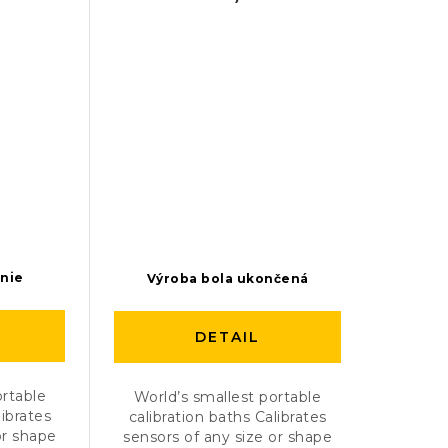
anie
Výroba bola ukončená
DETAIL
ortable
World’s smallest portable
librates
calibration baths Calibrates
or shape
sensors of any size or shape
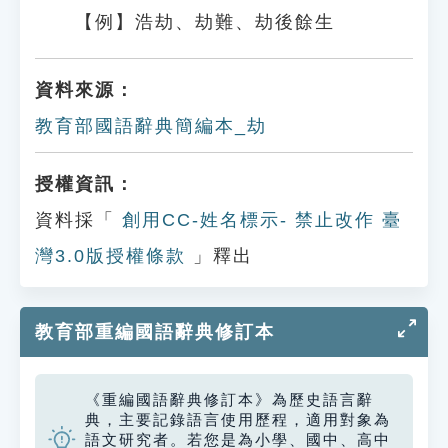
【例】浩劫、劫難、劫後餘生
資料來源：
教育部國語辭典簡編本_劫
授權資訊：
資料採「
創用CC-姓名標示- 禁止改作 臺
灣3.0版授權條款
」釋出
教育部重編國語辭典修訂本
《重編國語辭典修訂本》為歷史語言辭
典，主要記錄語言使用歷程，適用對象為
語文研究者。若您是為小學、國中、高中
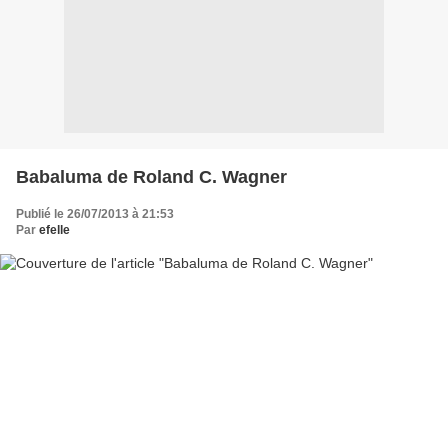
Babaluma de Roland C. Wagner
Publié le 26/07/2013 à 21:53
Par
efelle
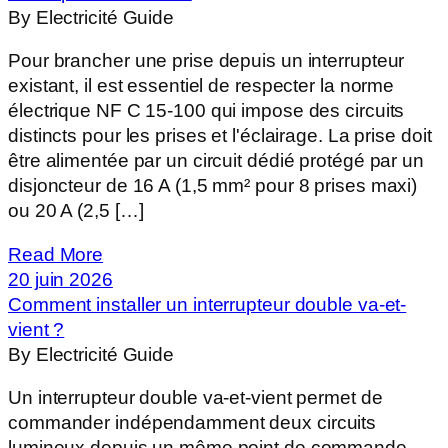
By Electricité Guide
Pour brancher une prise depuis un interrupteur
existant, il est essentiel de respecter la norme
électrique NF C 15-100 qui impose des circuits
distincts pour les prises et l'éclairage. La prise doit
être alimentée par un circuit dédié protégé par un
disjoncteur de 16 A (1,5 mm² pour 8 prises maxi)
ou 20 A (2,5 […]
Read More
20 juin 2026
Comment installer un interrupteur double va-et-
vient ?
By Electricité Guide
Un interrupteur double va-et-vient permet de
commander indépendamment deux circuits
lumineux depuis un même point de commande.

┄┄┄┄┄┄┄┄┄┄

» What you will do
Copy every line of the listing above word for word, leaving out the pictures.

» The completed task
anie
Výroba bola ukončená
DETAIL
ortable
World’s smallest portable
librates
calibration baths Calibrates
or shape
sensors of any size or shape
【例】浩劫、劫難、劫後餘生
資料來源：
教育部國語辭典簡編本_劫
授權資訊：
資料採「
創用CC-姓名標示- 禁止改作 臺
灣3.0版授權條款
」釋出
教育部重編國語辭典修訂本
《重編國語辭典修訂本》為歷史語言辭
典，主要記錄語言使用歷程，適用對象為
語文研究者。若您是為小學、國中、高中
Babaluma de Roland C. Wagner
Publié le 26/07/2013 à 21:53
Par
efelle
By Electricité Guide
Pour brancher une prise depuis un interrupteur
existant, il est essentiel de respecter la norme
électrique NF C 15-100 qui impose des circuits
distincts pour les prises et l'éclairage. La prise doit
être alimentée par un circuit dédié protégé par un
disjoncteur de 16 A (1,5 mm² pour 8 prises maxi)
ou 20 A (2,5 […]
Read More
20 juin 2026
Comment installer un interrupteur double va-et-
vient ?
By Electricité Guide
Un interrupteur double va-et-vient permet de
commander indépendamment deux circuits
lumineux depuis un même point de commande.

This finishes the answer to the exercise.